#### TO DO
Give back each line of the data exactly as it reads, minus the pictures.

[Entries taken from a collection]
*-*-*
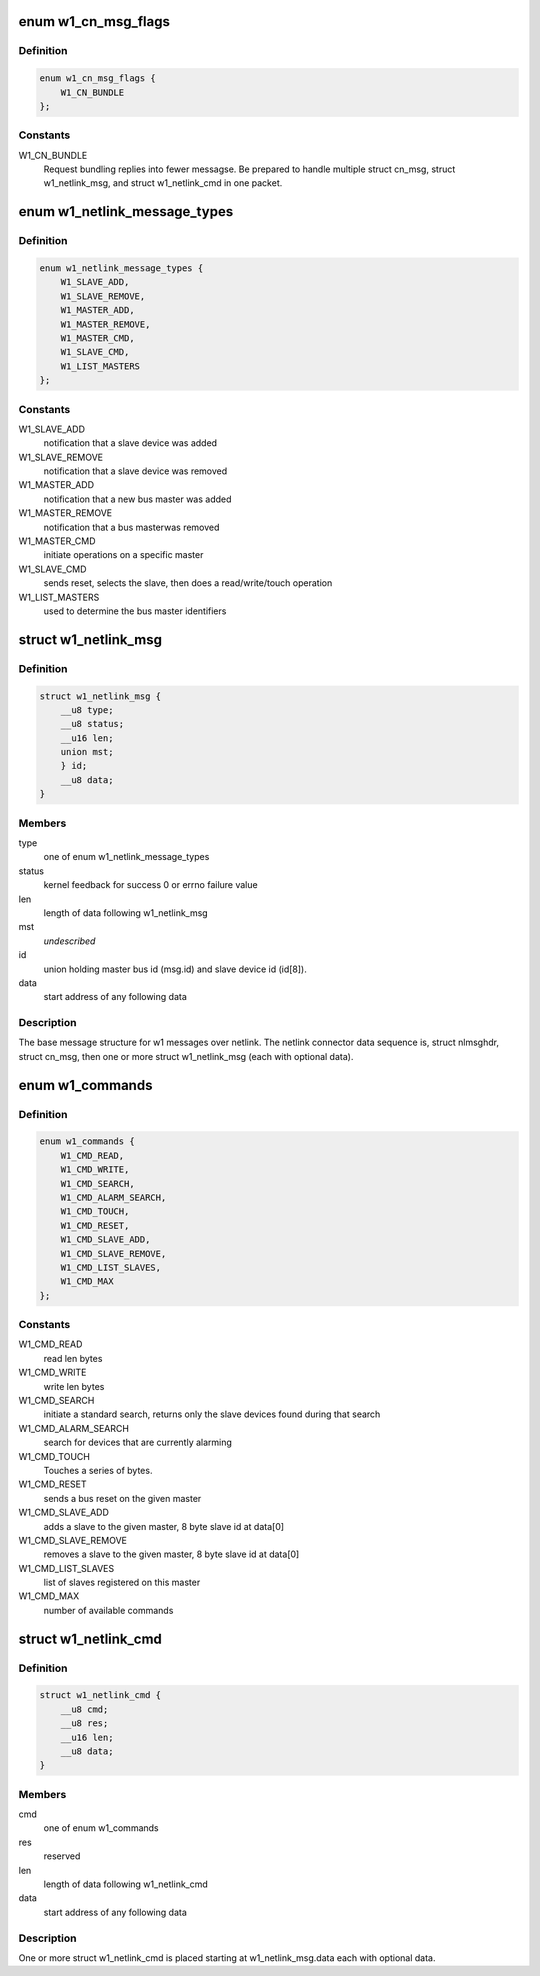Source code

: .. -*- coding: utf-8; mode: rst -*-
.. src-file: drivers/w1/w1_netlink.h

.. _`w1_cn_msg_flags`:

enum w1_cn_msg_flags
====================

.. c:type:: enum w1_cn_msg_flags

    bitfield flags for struct cn_msg.flags

.. _`w1_cn_msg_flags.definition`:

Definition
----------

.. code-block:: c

    enum w1_cn_msg_flags {
        W1_CN_BUNDLE
    };

.. _`w1_cn_msg_flags.constants`:

Constants
---------

W1_CN_BUNDLE
    Request bundling replies into fewer messagse.  Be prepared
    to handle multiple struct cn_msg, struct w1_netlink_msg, and
    struct w1_netlink_cmd in one packet.

.. _`w1_netlink_message_types`:

enum w1_netlink_message_types
=============================

.. c:type:: enum w1_netlink_message_types

    message type

.. _`w1_netlink_message_types.definition`:

Definition
----------

.. code-block:: c

    enum w1_netlink_message_types {
        W1_SLAVE_ADD,
        W1_SLAVE_REMOVE,
        W1_MASTER_ADD,
        W1_MASTER_REMOVE,
        W1_MASTER_CMD,
        W1_SLAVE_CMD,
        W1_LIST_MASTERS
    };

.. _`w1_netlink_message_types.constants`:

Constants
---------

W1_SLAVE_ADD
    notification that a slave device was added

W1_SLAVE_REMOVE
    notification that a slave device was removed

W1_MASTER_ADD
    notification that a new bus master was added

W1_MASTER_REMOVE
    notification that a bus masterwas removed

W1_MASTER_CMD
    initiate operations on a specific master

W1_SLAVE_CMD
    sends reset, selects the slave, then does a read/write/touch
    operation

W1_LIST_MASTERS
    used to determine the bus master identifiers

.. _`w1_netlink_msg`:

struct w1_netlink_msg
=====================

.. c:type:: struct w1_netlink_msg

    holds w1 message type, id, and result

.. _`w1_netlink_msg.definition`:

Definition
----------

.. code-block:: c

    struct w1_netlink_msg {
        __u8 type;
        __u8 status;
        __u16 len;
        union mst;
        } id;
        __u8 data;
    }

.. _`w1_netlink_msg.members`:

Members
-------

type
    one of enum w1_netlink_message_types

status
    kernel feedback for success 0 or errno failure value

len
    length of data following w1_netlink_msg

mst
    *undescribed*

id
    union holding master bus id (msg.id) and slave device id (id[8]).

data
    start address of any following data

.. _`w1_netlink_msg.description`:

Description
-----------

The base message structure for w1 messages over netlink.
The netlink connector data sequence is, struct nlmsghdr, struct cn_msg,
then one or more struct w1_netlink_msg (each with optional data).

.. _`w1_commands`:

enum w1_commands
================

.. c:type:: enum w1_commands

    commands available for master or slave operations

.. _`w1_commands.definition`:

Definition
----------

.. code-block:: c

    enum w1_commands {
        W1_CMD_READ,
        W1_CMD_WRITE,
        W1_CMD_SEARCH,
        W1_CMD_ALARM_SEARCH,
        W1_CMD_TOUCH,
        W1_CMD_RESET,
        W1_CMD_SLAVE_ADD,
        W1_CMD_SLAVE_REMOVE,
        W1_CMD_LIST_SLAVES,
        W1_CMD_MAX
    };

.. _`w1_commands.constants`:

Constants
---------

W1_CMD_READ
    read len bytes

W1_CMD_WRITE
    write len bytes

W1_CMD_SEARCH
    initiate a standard search, returns only the slave
    devices found during that search

W1_CMD_ALARM_SEARCH
    search for devices that are currently alarming

W1_CMD_TOUCH
    Touches a series of bytes.

W1_CMD_RESET
    sends a bus reset on the given master

W1_CMD_SLAVE_ADD
    adds a slave to the given master,
    8 byte slave id at data[0]

W1_CMD_SLAVE_REMOVE
    removes a slave to the given master,
    8 byte slave id at data[0]

W1_CMD_LIST_SLAVES
    list of slaves registered on this master

W1_CMD_MAX
    number of available commands

.. _`w1_netlink_cmd`:

struct w1_netlink_cmd
=====================

.. c:type:: struct w1_netlink_cmd

    holds the command and data

.. _`w1_netlink_cmd.definition`:

Definition
----------

.. code-block:: c

    struct w1_netlink_cmd {
        __u8 cmd;
        __u8 res;
        __u16 len;
        __u8 data;
    }

.. _`w1_netlink_cmd.members`:

Members
-------

cmd
    one of enum w1_commands

res
    reserved

len
    length of data following w1_netlink_cmd

data
    start address of any following data

.. _`w1_netlink_cmd.description`:

Description
-----------

One or more struct w1_netlink_cmd is placed starting at w1_netlink_msg.data
each with optional data.

.. This file was automatic generated / don't edit.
*-*-*
#### RESPONSE
Source code

: .. -*- coding: utf-8; mode: rst -*-
.. src-file: drivers/w1/w1_netlink.h

.. _`w1_cn_msg_flags`:

enum w1_cn_msg_flags
====================

.. c:type:: enum w1_cn_msg_flags

    bitfield flags for struct cn_msg.flags

.. _`w1_cn_msg_flags.definition`:

Definition
----------

.. code-block:: c

    enum w1_cn_msg_flags {
        W1_CN_BUNDLE
    };

.. _`w1_cn_msg_flags.constants`:

Constants
---------

W1_CN_BUNDLE
    Request bundling replies into fewer messagse.  Be prepared
    to handle multiple struct cn_msg, struct w1_netlink_msg, and
    struct w1_netlink_cmd in one packet.

.. _`w1_netlink_message_types`:

enum w1_netlink_message_types
=============================

.. c:type:: enum w1_netlink_message_types

    message type

.. _`w1_netlink_message_types.definition`:

Definition
----------

.. code-block:: c

    enum w1_netlink_message_types {
        W1_SLAVE_ADD,
        W1_SLAVE_REMOVE,
        W1_MASTER_ADD,
        W1_MASTER_REMOVE,
        W1_MASTER_CMD,
        W1_SLAVE_CMD,
        W1_LIST_MASTERS
    };

.. _`w1_netlink_message_types.constants`:

Constants
---------

W1_SLAVE_ADD
    notification that a slave device was added

W1_SLAVE_REMOVE
    notification that a slave device was removed

W1_MASTER_ADD
    notification that a new bus master was added

W1_MASTER_REMOVE
    notification that a bus masterwas removed

W1_MASTER_CMD
    initiate operations on a specific master

W1_SLAVE_CMD
    sends reset, selects the slave, then does a read/write/touch
    operation

W1_LIST_MASTERS
    used to determine the bus master identifiers

.. _`w1_netlink_msg`:

struct w1_netlink_msg
=====================

.. c:type:: struct w1_netlink_msg

    holds w1 message type, id, and result

.. _`w1_netlink_msg.definition`:

Definition
----------

.. code-block:: c

    struct w1_netlink_msg {
        __u8 type;
        __u8 status;
        __u16 len;
        union mst;
        } id;
        __u8 data;
    }

.. _`w1_netlink_msg.members`:

Members
-------

type
    one of enum w1_netlink_message_types

status
    kernel feedback for success 0 or errno failure value

len
    length of data following w1_netlink_msg

mst
    *undescribed*

id
    union holding master bus id (msg.id) and slave device id (id[8]).

data
    start address of any following data

.. _`w1_netlink_msg.description`:

Description
-----------

The base message structure for w1 messages over netlink.
The netlink connector data sequence is, struct nlmsghdr, struct cn_msg,
then one or more struct w1_netlink_msg (each with optional data).

.. _`w1_commands`:

enum w1_commands
================

.. c:type:: enum w1_commands

    commands available for master or slave operations

.. _`w1_commands.definition`:

Definition
----------

.. code-block:: c

    enum w1_commands {
        W1_CMD_READ,
        W1_CMD_WRITE,
        W1_CMD_SEARCH,
        W1_CMD_ALARM_SEARCH,
        W1_CMD_TOUCH,
        W1_CMD_RESET,
        W1_CMD_SLAVE_ADD,
        W1_CMD_SLAVE_REMOVE,
        W1_CMD_LIST_SLAVES,
        W1_CMD_MAX
    };

.. _`w1_commands.constants`:

Constants
---------

W1_CMD_READ
    read len bytes

W1_CMD_WRITE
    write len bytes

W1_CMD_SEARCH
    initiate a standard search, returns only the slave
    devices found during that search

W1_CMD_ALARM_SEARCH
    search for devices that are currently alarming

W1_CMD_TOUCH
    Touches a series of bytes.

W1_CMD_RESET
    sends a bus reset on the given master

W1_CMD_SLAVE_ADD
    adds a slave to the given master,
    8 byte slave id at data[0]

W1_CMD_SLAVE_REMOVE
    removes a slave to the given master,
    8 byte slave id at data[0]

W1_CMD_LIST_SLAVES
    list of slaves registered on this master

W1_CMD_MAX
    number of available commands

.. _`w1_netlink_cmd`:

struct w1_netlink_cmd
=====================

.. c:type:: struct w1_netlink_cmd

    holds the command and data

.. _`w1_netlink_cmd.definition`:

Definition
----------

.. code-block:: c

    struct w1_netlink_cmd {
        __u8 cmd;
        __u8 res;
        __u16 len;
        __u8 data;
    }

.. _`w1_netlink_cmd.members`:

Members
-------

cmd
    one of enum w1_commands

res
    reserved

len
    length of data following w1_netlink_cmd

data
    start address of any following data

.. _`w1_netlink_cmd.description`:

Description
-----------

One or more struct w1_netlink_cmd is placed starting at w1_netlink_msg.data
each with optional data.

.. This file was automatic generated / don't edit.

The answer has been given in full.